Joan Chadde, coordinator of the Western UP Center for Science, Mathematics and Environmental Education, is excited about the new lab's educational potential. "Now we'll have a place to host teachers' workshops and can add after-school science programs for K-12 students, and water quality and land-use workshops. We can do research internships for middle and high-school students, in addition to Research 2009 Michigan Technological University their scientific cruises aboard the Agassiz. And we'll be right on the water, where we can take samples straight to the lab, where students can interact with the scientists." Alex Mayer looks forward to that interaction too. "The science informs the outreach," the director of Michigan Tech's Center for Water and Society observes, "but in this setting, the people we are reaching will also inform the science, because we'll be finding out what's on people's minds."
Lake Superior—A National Treasure
The new lab is a dream come true for Kerfoot. "Lake Superior, the largest of the Great Lakes, should be a revered national treasure," he points out. Instead, it has been neglected and has fallen prey to the contaminating ways of mankind, as well as invasive plant and animal species, and the impact of global climate change.
Kerfoot's lab studies the movements of lake sediment under normal and storm conditions and the lasting effects on the ecosystem of the minerals such as copper and mercury deposited by the mining activities that flourished for more than 100 years around Lake Superior.
Others study the lake from just about every imaginable point of view.
Is Lake Superior a source or a sink for carbon dioxide? Noel Urban, associate professor of civil and environmental engineering, wants to know. Can the coastal brook trout and sturgeon's ecosystems be restored? Ask professors Casey Huckins and Nancy Auer. What about beach erosion and estuary flow, inquires Barkdoll. Can we protect the watershed that feeds the lake containing 10 percent of all the available fresh water in the world? Mayer hopes that answer lies in the UGLL.

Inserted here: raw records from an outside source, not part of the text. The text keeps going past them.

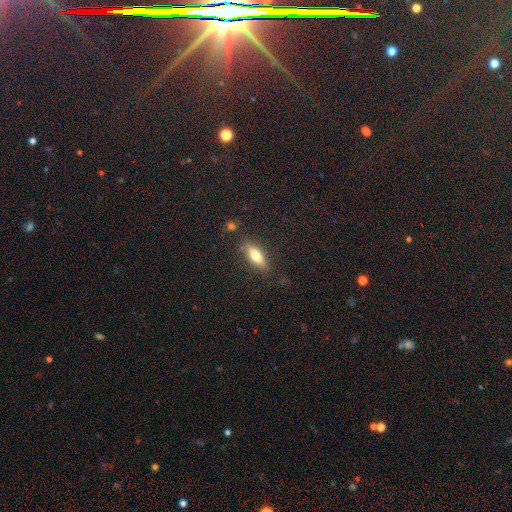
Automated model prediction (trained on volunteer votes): Smooth or featured: smooth — 70% (featured or disk — 22%)
How rounded: in between — 57% (cigar-shaped — 40%)
Merging: none — 81% (minor disturbance — 13%)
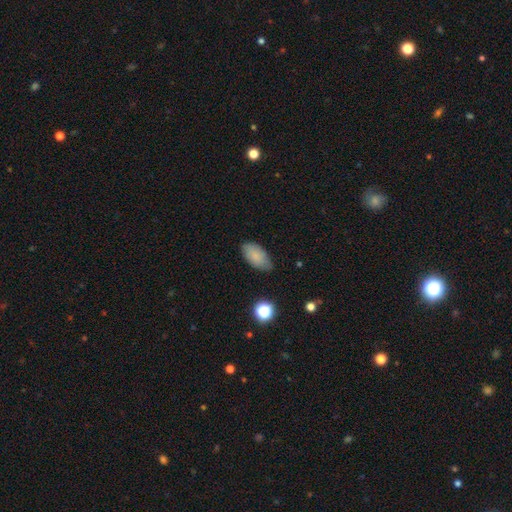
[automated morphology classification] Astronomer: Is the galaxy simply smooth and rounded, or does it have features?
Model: smooth — 81%.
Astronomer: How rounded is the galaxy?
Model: in between — 94%.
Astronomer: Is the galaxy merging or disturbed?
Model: none — 75%.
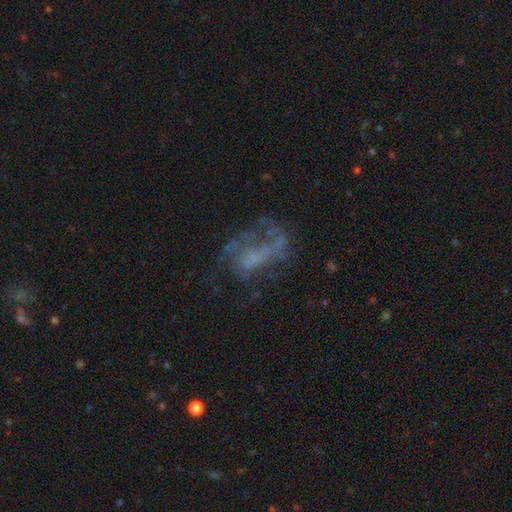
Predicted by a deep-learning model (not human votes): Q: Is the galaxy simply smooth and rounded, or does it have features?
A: featured or disk — 60%.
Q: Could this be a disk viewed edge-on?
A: no — 96%.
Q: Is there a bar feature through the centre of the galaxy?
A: no — 69%.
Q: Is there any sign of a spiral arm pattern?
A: no — 57%.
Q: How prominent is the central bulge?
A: none — 61%.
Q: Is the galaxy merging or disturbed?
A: major disturbance — 40%.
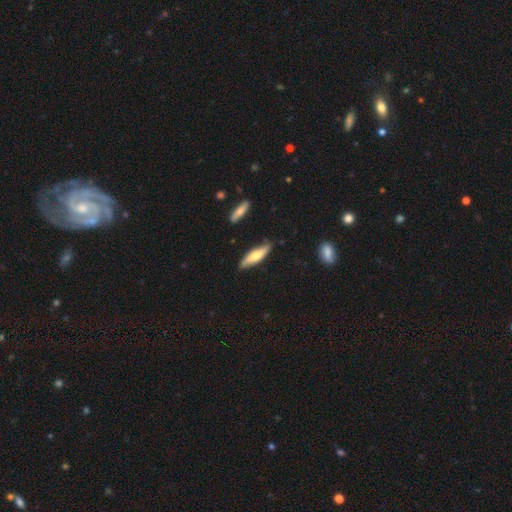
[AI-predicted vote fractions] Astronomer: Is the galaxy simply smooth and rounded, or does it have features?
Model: smooth — 62%.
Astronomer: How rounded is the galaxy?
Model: cigar-shaped — 64%.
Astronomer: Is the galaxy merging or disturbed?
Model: none — 82%.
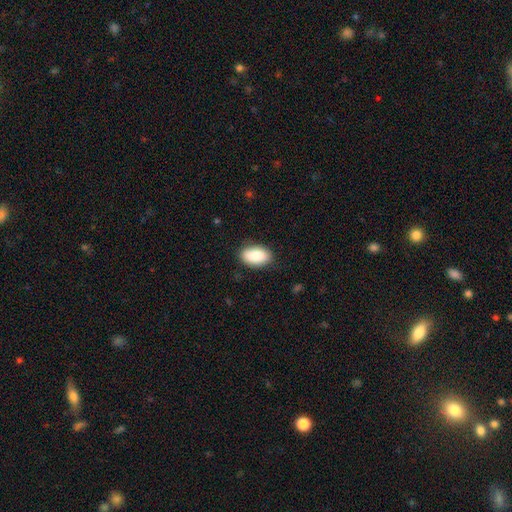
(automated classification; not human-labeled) This is clearly a smooth galaxy (88%). How rounded: clearly in between (93%). Merging: clearly none (83%).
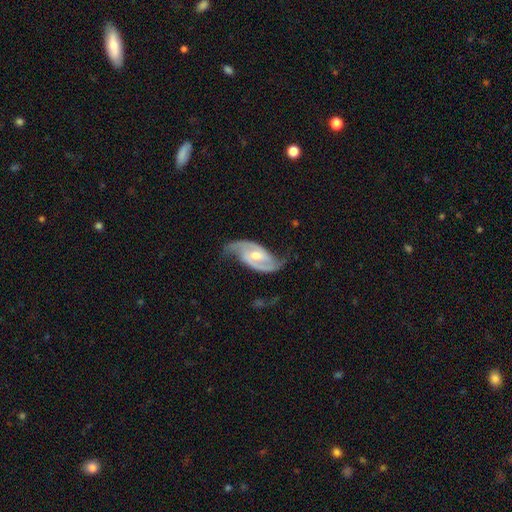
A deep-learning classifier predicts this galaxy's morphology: This appears to be a featured or disk galaxy (91%) with a weak bar (44%), 2 (93%) medium (51%) spiral arms (98%) and a moderate central bulge (59%). Merging: none (76%).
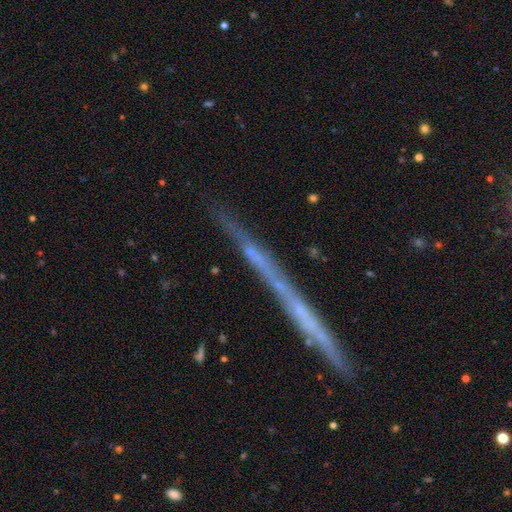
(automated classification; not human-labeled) This is possibly a featured or disk galaxy (59%). It is clearly viewed edge-on (94%). Edge-on bulge: clearly none (81%). Merging: clearly none (81%).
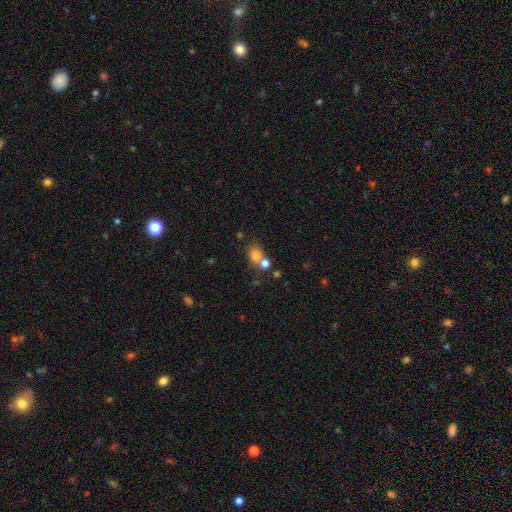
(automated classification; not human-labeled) Overall: smooth (75%). How rounded: round (55%; in between 43%). Merging: none (46%; merger 40%).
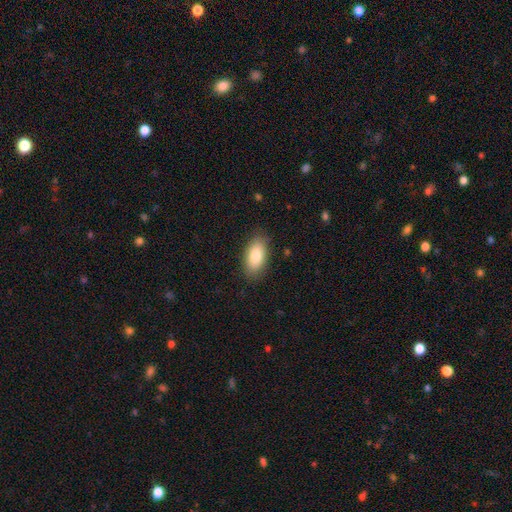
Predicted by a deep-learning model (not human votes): A smooth galaxy with no disk features (83%) that is in between round and cigar-shaped (92%). Merging: none (85%).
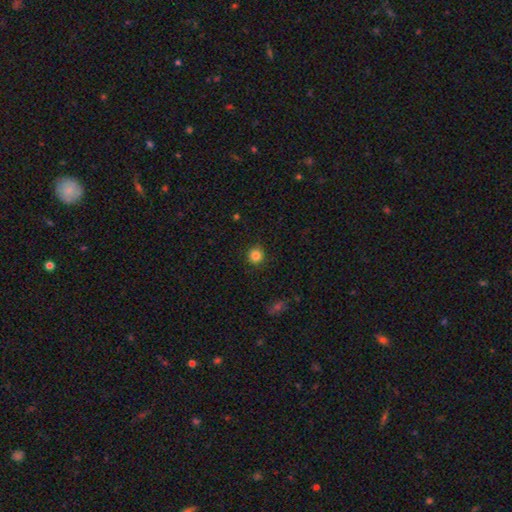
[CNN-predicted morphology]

The lab itself will be a sustainably designed building with facilities to handle storm water runoff, an appropriate reflection of the environmental search-and-rescue work that goes on there. Demonstration areas will enable researchers to study how land use connects to water resources.
For example, says Mayer, "We hope to test a new kind of asphalt that storm water can drain through, potentially eliminating erosion and pollution problems caused when water runs off an impervious surface, like most parking lots, into lakes and rivers."
Whether or not Superior gives up the secret of the wreck of the Edmund Fitzgerald, one thing is certain: soon there's going to be a "perfect storm" of lake-related research stirring up the shores of the Keweenaw Waterway and the Great Lake.